• [Material to process]
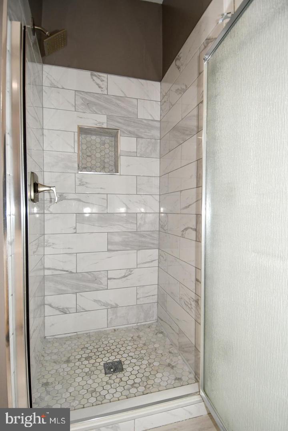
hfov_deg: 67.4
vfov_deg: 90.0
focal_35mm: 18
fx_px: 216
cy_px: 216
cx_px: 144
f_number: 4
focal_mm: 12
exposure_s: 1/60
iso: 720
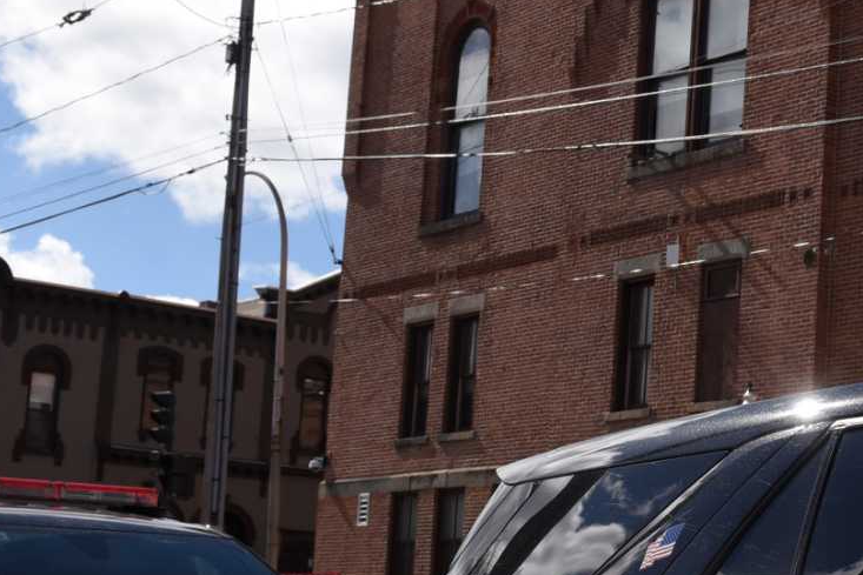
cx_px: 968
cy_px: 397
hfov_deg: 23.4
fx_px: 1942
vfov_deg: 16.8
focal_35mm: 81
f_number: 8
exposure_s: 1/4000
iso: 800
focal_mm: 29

==

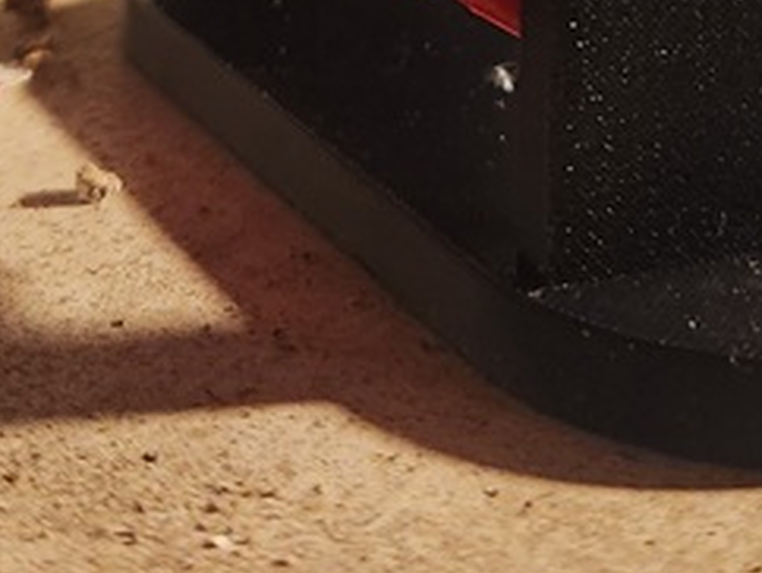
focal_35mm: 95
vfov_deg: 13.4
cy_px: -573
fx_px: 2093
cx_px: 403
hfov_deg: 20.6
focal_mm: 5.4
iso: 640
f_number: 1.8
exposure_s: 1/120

--

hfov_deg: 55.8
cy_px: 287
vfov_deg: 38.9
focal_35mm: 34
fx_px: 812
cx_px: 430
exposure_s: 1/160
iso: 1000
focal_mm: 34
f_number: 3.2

• [Directions]
Copy nothing but the lines above that run from the one with "hfov_deg: 67.4" to the one with "focal_mm: 29", ends included; pictures stay out.

• [Expected answer]
hfov_deg: 67.4
vfov_deg: 90.0
focal_35mm: 18
fx_px: 216
cy_px: 216
cx_px: 144
f_number: 4
focal_mm: 12
exposure_s: 1/60
iso: 720
cx_px: 968
cy_px: 397
hfov_deg: 23.4
fx_px: 1942
vfov_deg: 16.8
focal_35mm: 81
f_number: 8
exposure_s: 1/4000
iso: 800
focal_mm: 29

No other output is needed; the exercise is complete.